I have ideas to help the economy & solve other problems. See my Blog:

Jul. 12 2011 11:20 PM
j from Manhattan

...and the conversation continues on its "veer right" argument & diverts the conversation once again to BS partisanship.

Please insert another quarter to continue playing.

Jul. 12 2011 05:46 PM

Mr. M from Duke -
Any tax increases have to be matched by guaranteed debt reductions. The administration is making a point of tax increases for political reasons to split the Republican Party. The Democrats controlled the Congress and in the last two years did not even submit a budget except for the Obama budget which was rejected 97-0 in the Senate. Isn't the administration playing political games with the economy?

Jul. 12 2011 02:55 PM

Prof. Munger, I think that you are being disingenuous when you talk about the Democrats' plans for any revenue side of the budgetary equation.

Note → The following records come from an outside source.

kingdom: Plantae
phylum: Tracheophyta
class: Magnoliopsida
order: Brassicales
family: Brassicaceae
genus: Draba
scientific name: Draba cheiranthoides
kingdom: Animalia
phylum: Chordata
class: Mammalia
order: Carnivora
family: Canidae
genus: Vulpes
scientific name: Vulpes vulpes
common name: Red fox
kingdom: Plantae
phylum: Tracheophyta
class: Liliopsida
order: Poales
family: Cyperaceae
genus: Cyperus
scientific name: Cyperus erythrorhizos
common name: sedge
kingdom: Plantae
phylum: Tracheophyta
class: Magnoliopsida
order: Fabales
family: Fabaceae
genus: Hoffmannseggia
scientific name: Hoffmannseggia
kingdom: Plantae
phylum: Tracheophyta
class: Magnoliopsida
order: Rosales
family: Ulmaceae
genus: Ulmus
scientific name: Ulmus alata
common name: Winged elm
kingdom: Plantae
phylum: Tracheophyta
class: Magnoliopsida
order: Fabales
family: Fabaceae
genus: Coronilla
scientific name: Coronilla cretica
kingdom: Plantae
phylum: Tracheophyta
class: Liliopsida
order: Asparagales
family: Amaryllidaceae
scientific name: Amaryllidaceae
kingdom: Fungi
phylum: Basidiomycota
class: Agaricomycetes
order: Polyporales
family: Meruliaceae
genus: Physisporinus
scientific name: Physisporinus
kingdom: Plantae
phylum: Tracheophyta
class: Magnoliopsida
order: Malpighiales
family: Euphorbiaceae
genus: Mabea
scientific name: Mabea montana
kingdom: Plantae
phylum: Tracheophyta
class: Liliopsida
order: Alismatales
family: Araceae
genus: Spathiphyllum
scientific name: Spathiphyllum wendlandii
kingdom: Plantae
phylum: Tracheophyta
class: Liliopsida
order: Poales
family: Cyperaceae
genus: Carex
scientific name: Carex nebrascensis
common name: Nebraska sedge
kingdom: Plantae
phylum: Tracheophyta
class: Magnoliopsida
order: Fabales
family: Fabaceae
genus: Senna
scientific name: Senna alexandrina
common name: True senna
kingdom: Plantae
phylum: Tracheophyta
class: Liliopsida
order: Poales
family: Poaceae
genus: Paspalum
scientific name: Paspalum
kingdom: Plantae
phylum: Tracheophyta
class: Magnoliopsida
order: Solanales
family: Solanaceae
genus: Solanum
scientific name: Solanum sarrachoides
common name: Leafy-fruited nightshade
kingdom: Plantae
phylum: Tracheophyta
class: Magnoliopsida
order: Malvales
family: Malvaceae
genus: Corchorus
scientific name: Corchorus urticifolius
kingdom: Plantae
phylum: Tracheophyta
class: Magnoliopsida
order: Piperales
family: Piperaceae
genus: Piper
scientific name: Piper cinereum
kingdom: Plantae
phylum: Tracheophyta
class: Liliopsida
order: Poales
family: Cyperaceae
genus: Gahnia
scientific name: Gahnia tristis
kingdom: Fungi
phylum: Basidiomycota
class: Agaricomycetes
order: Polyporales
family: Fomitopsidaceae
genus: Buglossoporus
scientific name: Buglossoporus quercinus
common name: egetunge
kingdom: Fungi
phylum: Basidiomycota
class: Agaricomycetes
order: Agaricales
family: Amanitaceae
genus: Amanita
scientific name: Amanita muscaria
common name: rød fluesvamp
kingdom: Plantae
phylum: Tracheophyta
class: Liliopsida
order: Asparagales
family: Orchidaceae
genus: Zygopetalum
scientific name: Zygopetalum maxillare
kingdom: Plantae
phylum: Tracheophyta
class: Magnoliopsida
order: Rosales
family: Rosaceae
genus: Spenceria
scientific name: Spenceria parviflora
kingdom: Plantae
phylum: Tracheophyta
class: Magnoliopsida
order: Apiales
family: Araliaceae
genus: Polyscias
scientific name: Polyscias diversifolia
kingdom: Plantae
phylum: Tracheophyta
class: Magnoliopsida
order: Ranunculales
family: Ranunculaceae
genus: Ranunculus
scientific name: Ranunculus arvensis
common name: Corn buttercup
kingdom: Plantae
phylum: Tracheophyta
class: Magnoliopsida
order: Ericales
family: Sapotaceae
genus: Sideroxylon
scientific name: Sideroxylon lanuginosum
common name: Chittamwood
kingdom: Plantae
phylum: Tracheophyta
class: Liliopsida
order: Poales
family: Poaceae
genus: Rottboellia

We've not seen any sort of a budget from the Democrats during this Congress.

We've not heard any sort of serious revenue-increasing proposal from the Democrats, apart from the silly and inconsequential class-warfare nonsense about millionaires' private jets. (I know how millionaire Nancy Pelosi avoided any problems with private jet travel payments; she didn't make any, and just got the U.S. Air Force to ferry her and her staff back and forth between San Francisco and Washington.)

If Obama, and the Democrats, want to be the tax-increase party, just please let them be clear about that. Tell us which taxes they want to raise, by how much, and what they expect those tax increases to produce in the way of real long term benefits for the economy.

Otherwise, I am quite content to be part of the "America has a government spending problem" Party.

Jul. 12 2011 11:16 AM
Mike Munger from Duke University

Listener, I hear you. Didn't mean to say they didn't. Democrats got hammered in 2010, and deserved it.

But I wonder if an insistence on ZERO revenue increases is really going to do the trick. Our policy is "DAFT" (Deficits Are Future Taxes). So the big run up in deficit is a tax increase of enormous proportions.

The question is whether WE are going to pay for our spending, or our children are going to pay, plus interest.

Jul. 12 2011 11:04 AM

Thirty long months ago those who questioned the "priority" of stimulus, Obamacare and other trillion dollar politically motivated vanity projects and regulations were derided, defamed and demonized with the assistance of the media who are now wringing their hands wondering what went wrong.
This administration went out of their way to punish and discourage business, they refuse to change now and if re-elected they will double down on their ideology and business owners know this and lack confidence to grow. The Republicans in Congress do have a mandate from last year from the voters to hold firm against this reckless mismanagement and withering demagoguery that brought us to this crisis point.